Jenny Fleiss is one of those entrepreneurs who can attribute her success to perseverance. She and her business partner stuck to their Rent the Runway idea in the face of skeptical fashion designers and male venture capitalists who may not have been aware of the emotional attachment women have with clothes. On top of that, they did not have much experience either in fashion or digital retail.
Yet today, Rent the Runway is a ground-breaking, billion-dollar company. Co-founded by Fleiss and Jennifer Hyman in 2009, it provides people with a wide array of clothes they can rent for a particular occasion and return once it’s over.
And Fleiss continues to disrupt the electronic retail industry with Jetblack, a personal shopping and concierge service that combines the convenience of e-commerce with the customized attention of a personal assistant.
Speaking at NJBIA’s Women Business Leaders Forum on Friday, Fleiss said she had two rules for entrepreneurship: always test your product with consumers early on and hold yourself accountable to a timeline.
“To everyone out there who has a side hustle or a concept, the sooner you can get your concept out to consumers the better, because in the meantime, you may be wasting your own time,” Fleiss told the audience of 500 at Ocean Place Resort & Spa in Long Branch.
Fleiss and Hyman tested their idea while they were still in college by buying a lot of dresses (in their own sizes, so they could at least wear them if things didn’t work out), and renting them out for graduation.

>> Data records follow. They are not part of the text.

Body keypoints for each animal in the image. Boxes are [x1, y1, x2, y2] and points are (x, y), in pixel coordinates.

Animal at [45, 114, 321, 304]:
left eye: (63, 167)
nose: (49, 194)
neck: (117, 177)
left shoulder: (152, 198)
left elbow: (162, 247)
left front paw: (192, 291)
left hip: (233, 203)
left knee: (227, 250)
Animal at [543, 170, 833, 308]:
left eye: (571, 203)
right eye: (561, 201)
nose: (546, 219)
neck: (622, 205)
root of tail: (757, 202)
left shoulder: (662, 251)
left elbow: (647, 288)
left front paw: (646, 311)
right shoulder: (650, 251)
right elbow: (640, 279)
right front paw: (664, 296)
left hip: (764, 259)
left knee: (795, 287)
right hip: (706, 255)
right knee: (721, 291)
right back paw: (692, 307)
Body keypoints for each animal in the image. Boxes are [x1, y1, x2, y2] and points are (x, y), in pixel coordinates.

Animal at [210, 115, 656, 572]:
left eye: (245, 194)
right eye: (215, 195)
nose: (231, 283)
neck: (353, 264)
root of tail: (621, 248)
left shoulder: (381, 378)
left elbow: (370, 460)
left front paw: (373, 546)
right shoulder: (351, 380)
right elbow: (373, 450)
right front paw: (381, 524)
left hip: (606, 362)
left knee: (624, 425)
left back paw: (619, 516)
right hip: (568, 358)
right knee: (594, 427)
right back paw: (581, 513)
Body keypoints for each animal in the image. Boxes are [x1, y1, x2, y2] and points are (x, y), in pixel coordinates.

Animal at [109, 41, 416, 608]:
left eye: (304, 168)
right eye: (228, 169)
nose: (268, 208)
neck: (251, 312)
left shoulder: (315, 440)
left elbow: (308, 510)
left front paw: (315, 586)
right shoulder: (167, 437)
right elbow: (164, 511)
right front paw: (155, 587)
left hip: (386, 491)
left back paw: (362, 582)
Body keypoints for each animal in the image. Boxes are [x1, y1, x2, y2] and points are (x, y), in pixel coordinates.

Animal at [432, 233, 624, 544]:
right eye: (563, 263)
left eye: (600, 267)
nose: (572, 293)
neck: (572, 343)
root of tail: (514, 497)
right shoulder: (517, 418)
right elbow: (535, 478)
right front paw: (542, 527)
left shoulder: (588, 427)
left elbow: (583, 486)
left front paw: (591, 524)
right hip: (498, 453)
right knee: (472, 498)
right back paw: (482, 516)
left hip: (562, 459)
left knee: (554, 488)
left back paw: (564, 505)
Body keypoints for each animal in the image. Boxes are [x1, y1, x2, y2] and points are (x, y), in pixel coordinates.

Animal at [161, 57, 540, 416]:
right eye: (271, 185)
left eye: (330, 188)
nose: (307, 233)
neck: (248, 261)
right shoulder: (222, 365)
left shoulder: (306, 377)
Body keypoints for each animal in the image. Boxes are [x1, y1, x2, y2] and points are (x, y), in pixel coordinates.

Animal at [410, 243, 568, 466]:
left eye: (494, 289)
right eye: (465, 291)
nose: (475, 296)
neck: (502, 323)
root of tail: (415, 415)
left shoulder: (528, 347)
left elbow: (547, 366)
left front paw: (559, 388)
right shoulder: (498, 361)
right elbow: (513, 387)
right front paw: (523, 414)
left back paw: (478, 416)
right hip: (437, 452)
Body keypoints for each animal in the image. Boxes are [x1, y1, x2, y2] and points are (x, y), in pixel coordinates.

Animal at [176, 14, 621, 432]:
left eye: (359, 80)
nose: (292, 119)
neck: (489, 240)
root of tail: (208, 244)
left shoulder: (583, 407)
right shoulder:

Their first customer grabbed a sequin dress, twirled around in it, and said, “I look hot!”
That’s when they knew they had something.
“She was transformed,” Fleiss said of the young woman. “And in that moment, which I‘m sure a lot of women relate to, we understood that that’s our business; we are renting that feeling, that experience.”
Testing with consumers tells you more than just if they will embrace the idea; it lets you see everything that’s involved in the business, whether it’s viable, and, perhaps more important of all, whether you will like doing it.
The popup shops taught them about getting the dresses to the dry cleaners, and how the clothes fit in the mail when people returned them. It showed they were go-getters, that they put their own money on the line and did make revenue. And those venture capitalists who would never get the idea? Fleiss said they videotaped customer’s reactions.
“That’s how we started every pitch to every VC, with videos that showed rather than told about how we were renting the Cinderella experience, this Cinderella feeling, with fashion,” Fleiss said.
Still, success took a long time, and Rent the Runway experienced a lot of rejection before it arrived. She also took the same methodical approach to launching Jetblack.
But those challenges beg the question, as NJBIA’s Michele Siekerka asked during Friday’s fireside chat-style interview with Fleiss: How do you know when to give up on an idea that’s not going to work?
“I know there are many, many, people in this room, who ask themselves, how many times do I have to bang my head against that wall, and when do I just give up and go home?” Siekerka asked.
“The resilience you need as an entrepreneur is to go back and try something again is critical,” Fleiss said. “If it were easy, someone else probably would have done it already. The idea for Rent the Runway, I know we weren’t the first people to have that idea. It’s just the hustle, the drive and the persistence…
“The balance of that is being real with yourself also,” Fleiss said. “At some point, you need to give yourself enough markers and milestones to be able to say maybe it is time to do something a little bit different.”
The key, she said, is to hold yourself accountable to a timeline. For Fleiss and her partner, that timeline was determined by their graduation (they were both in Harvard Business School when they developed the idea). They understood that they needed to know if they could raise enough money to pursue this idea before they graduated and turned down more conventional job offers. So they figured out how many investors they had to meet with, how they were going to arrange introductions, and how to contact the right people.
“So putting all of these little minute milestones on a timeline and keeping yourself accountable to that, I think is really important to balance out that persistence,” Fleiss said.